Try it: Give the number of lines in the material below that hold "source", and nothing besides.

Dataset entries:
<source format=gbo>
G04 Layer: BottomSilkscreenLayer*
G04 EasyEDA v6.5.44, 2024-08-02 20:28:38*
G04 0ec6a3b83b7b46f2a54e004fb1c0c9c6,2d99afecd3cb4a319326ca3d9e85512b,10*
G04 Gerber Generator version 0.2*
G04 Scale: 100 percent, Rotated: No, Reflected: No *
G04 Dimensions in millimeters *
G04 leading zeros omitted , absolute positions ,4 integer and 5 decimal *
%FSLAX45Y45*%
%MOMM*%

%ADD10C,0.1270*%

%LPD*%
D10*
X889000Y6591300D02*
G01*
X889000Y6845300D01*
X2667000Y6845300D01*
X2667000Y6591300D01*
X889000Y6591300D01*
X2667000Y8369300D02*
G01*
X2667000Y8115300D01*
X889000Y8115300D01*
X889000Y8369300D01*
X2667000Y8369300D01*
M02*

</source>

--

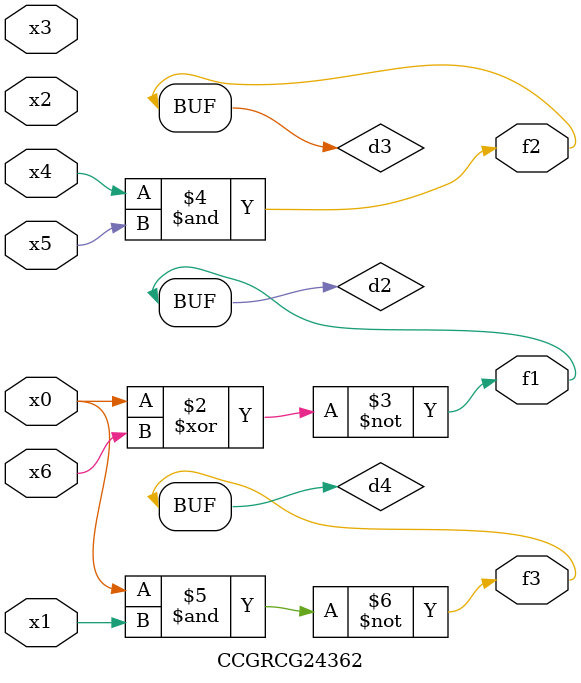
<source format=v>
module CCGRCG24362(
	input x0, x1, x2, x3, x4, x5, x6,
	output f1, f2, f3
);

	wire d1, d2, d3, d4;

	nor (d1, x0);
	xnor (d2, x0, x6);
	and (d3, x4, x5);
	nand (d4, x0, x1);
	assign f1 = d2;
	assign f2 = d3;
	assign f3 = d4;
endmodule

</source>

Task response: 4